For the golfers who take lessons or private coaching, this is written for you. The typical scenario goes something like this:
Coach: Ok Joe, or Jane, here’s the part of your swing that’s causing your ball flight error (in better cases slow motion video is used to show the problem). Here is what I want you to do to change it and here’s what it should feel like, now make some slow swings and see if you can feel it too.
Golfer: Ok Coach, I understand.
So Golfer Joe or Jane steps up to the golf ball and swings at 99% of their maximum speed, the ball flies sideways and Coach gets a look like “is that it?”
What our golfers need to realized is that just because you may understand something intellectually does not mean you can do it correctly. What is missing is an understanding of how we learn motor skills in a complex movement like the golf swing. Now Joe, or Jane, may understand they they’re coming “over the top” but does that mean they can immediately change it? Unfortunately the answer is usually no.
So Joe has seen his swing fault, he understands the problem, so why can’t he do it correctly. The answer is speed of movement and how we learn, especially as adults. You see, Joe’s swing faults are already built into his central nervous system and every time he swings the club he uses the movements that are stored deep in his memory. Joe’s brain says, “listen, this is how we do things around here” and even though he told his swing to do something different he cannot feel the change by moving at full speed.
The next problem is that Joe’s system of logic says that he in an adult and if he tells his body to do something it will listen and do it correctly immediately. Although it makes perfect sense to Joe, and to you and I, that’s not necessarily how we learn to change a complex movement. What Joe, and you, should consider is to try making the new movement at 20% of a normal swing speed so that the brain and body have enough time to sync together and feel the correct movement.

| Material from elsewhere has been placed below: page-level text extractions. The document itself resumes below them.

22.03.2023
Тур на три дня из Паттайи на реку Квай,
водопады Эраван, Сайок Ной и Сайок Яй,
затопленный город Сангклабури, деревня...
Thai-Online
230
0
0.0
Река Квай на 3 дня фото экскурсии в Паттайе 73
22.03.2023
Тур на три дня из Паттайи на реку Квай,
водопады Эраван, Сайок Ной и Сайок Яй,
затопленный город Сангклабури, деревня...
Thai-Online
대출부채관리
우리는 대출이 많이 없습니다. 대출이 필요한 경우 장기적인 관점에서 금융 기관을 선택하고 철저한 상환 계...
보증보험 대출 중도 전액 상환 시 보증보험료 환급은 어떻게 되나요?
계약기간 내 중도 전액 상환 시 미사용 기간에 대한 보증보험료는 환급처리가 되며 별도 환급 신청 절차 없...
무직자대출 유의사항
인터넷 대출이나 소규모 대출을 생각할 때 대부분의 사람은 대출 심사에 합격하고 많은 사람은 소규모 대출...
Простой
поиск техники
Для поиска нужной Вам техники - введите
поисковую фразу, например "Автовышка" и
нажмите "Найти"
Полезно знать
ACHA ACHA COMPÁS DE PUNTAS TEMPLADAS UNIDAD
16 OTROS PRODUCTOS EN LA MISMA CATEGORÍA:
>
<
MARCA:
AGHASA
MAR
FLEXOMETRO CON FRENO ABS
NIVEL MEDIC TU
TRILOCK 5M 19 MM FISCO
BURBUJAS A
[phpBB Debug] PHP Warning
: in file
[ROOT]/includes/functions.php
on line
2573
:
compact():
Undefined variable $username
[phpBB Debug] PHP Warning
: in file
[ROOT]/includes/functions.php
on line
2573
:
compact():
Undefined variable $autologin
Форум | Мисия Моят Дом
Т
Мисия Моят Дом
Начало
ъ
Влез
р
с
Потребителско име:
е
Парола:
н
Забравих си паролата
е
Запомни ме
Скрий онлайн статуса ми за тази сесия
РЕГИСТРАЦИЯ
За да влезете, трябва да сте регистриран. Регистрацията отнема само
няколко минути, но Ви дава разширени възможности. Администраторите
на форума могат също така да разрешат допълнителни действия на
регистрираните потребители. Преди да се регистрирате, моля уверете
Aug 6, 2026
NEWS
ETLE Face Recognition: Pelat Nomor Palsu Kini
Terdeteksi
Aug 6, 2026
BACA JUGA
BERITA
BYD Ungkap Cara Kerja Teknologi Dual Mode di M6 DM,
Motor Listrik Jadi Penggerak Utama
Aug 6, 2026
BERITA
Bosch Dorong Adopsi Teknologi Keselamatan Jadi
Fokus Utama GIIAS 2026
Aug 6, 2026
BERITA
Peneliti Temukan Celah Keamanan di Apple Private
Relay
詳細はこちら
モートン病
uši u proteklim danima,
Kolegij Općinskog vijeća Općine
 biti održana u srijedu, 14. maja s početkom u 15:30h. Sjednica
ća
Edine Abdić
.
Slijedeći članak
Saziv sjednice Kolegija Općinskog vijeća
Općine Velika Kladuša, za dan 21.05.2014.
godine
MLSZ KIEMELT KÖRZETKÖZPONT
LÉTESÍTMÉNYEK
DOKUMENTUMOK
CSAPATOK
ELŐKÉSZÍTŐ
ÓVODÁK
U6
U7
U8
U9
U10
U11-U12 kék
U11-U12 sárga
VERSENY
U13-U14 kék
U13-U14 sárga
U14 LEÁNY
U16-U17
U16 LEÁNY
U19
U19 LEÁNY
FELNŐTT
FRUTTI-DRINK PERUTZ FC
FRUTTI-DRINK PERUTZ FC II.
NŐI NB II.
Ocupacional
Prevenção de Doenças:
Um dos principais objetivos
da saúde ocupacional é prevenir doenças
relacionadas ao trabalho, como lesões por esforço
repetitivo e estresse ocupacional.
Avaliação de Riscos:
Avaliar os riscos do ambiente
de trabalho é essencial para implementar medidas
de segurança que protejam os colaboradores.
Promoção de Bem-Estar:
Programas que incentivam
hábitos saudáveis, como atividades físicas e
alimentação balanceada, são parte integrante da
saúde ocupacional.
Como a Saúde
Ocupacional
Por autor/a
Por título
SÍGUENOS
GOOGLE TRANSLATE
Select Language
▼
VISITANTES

Another part of the problem is that Joe sees that there are 120 golf balls and 48 minutes remaining in his lesson time and he feels the need to hit all of those golf balls and get this thing done before his hour is up. This is something that we as coaches and you as golfers need to change, there’s just no evidence that 60 minutes will change the swing that you’ve been using for the last 12 years. Instead we need to develop a little bit of patience and learn to feel the correct movement at a pace that both our body and mind can absorb.
If you will learn to move slow enough to get the feel of a correct motion you can then learn to store that feel into memory and make real changes. Remember that it’s not logic alone that will change your swing, it’s the ability to see and feel the correct motion slow enough to be able to recognize and recall it. Once you own it, then you can do it faster and better. Learning is not just understanding, it’s all about feeling the right way to do it slow enough to make it yours.